--- BEGIN TEXT ---

Poultry Palace Extraordinaire
After months of deliberation my boyfriend finally decided to allow me to obtain chicks for our urban backyard. I considered several things when planning out the design of the coop:
With these things in mind I started to make plans for a ridiculously elaborate chicken coop that was way out of my scope of ability or construction knowledge (much to the chagrin of my boyfriend), but I was determined. After a bit of research I decided that I wanted my coop to look like a dollhouse or playhouse so the neighbors would love it, and that we would use the deep litter method because we were only going to have 2 chickens (HA!) and I decided that this would keep down on any unpleasant smell that could develop. I needed to find a way to allow litter to accumulate in the coop without falling out when the coop was opened and getting all over the place between cleanings.
- I had no experience with power tools whatsoever - the design would have to be simple
- We live in a small city and the coop being aesthetically pleasing to neighbors was important
- We also needed to find a way to clean the coop easily and limit odor
- We have a fairly small yard so the coop couldn't take up a great deal of space
I decided that the following features were necessary in the coop:
With these specifications in mind we headed off to Home Depot, my bf showed me how to use a circular saw and power drill and some basic safety skills, and I started cutting and assembling the coop:
- One nesting box to accommodate 2 chickens. The nesting box would stick out of the back of the coop and have a lid that lifted up for easy egg collection
- The coop would be small - about 2' wide, 2.5' long, and 2.5' tall
- A vent on the back wall of the coop to allow for ventilation
- A roost for the girls to perch on at night
- A window on the front of the coop to add to the aesthetic quality of the coop
- The coop would be lifted off the ground so that the space under it could be surrounded by hardware cloth or chicken wire to allow the chickens a place to free range safely
- To accommodate the deep litter method I decided on two doors for the front of the coop. Each door could be opened separately and locked. This ensured that when I opened the top door I could leave the bottom one closed to keep the litter in, but I could open both doors to fully clean the coop.

--- END TEXT ---
--- BEGIN AVAILABLE DATA ---

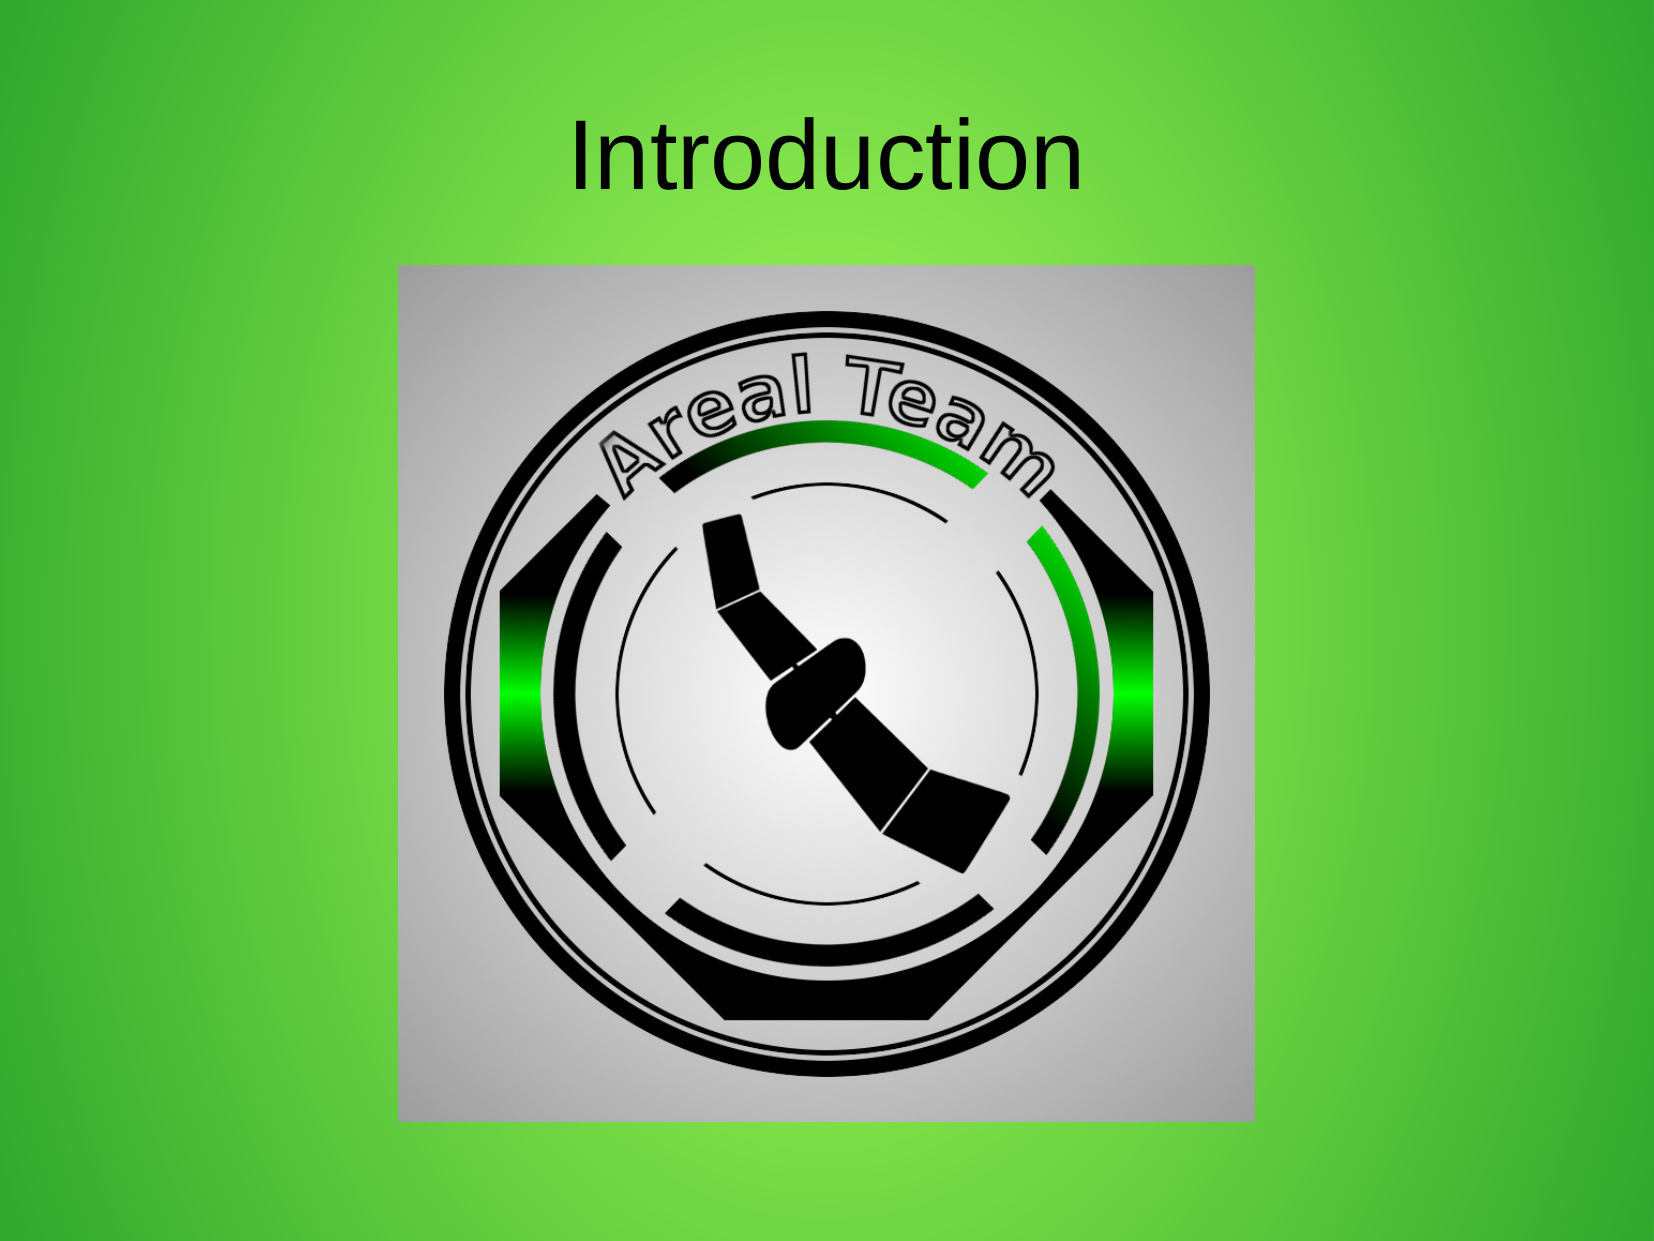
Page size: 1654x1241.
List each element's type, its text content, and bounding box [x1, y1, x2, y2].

title Introduction [82, 47, 1571, 252]
picture [398, 265, 1255, 1122]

--- END AVAILABLE DATA ---

PROBLEM 1. Reproduce the passage of the chicken coop text starting at "Poultry Palace Extraordinaire" and ending at "place between cleanings.".
PROBLEM 2. Decide whether each statement agrees with the chicken coop text, answering yes or no and quoting the deciding words: (a) The writer already had experience with power tools. (b) The coop was planned to be about 2' wide, 2.5' long, and 2.5' tall. (c) The front of the coop was to have a single door.
The data bear no relation to the chicken coop text.

TASK RESPONSE 1.
Poultry Palace Extraordinaire
After months of deliberation my boyfriend finally decided to allow me to obtain chicks for our urban backyard. I considered several things when planning out the design of the coop:
With these things in mind I started to make plans for a ridiculously elaborate chicken coop that was way out of my scope of ability or construction knowledge (much to the chagrin of my boyfriend), but I was determined. After a bit of research I decided that I wanted my coop to look like a dollhouse or playhouse so the neighbors would love it, and that we would use the deep litter method because we were only going to have 2 chickens (HA!) and I decided that this would keep down on any unpleasant smell that could develop. I needed to find a way to allow litter to accumulate in the coop without falling out when the coop was opened and getting all over the place between cleanings.

TASK RESPONSE 2.
(a) No: "I had no experience with power tools whatsoever"
(b) Yes: "The coop would be small - about 2' wide, 2.5' long, and 2.5' tall"
(c) No: "I decided on two doors for the front of the coop"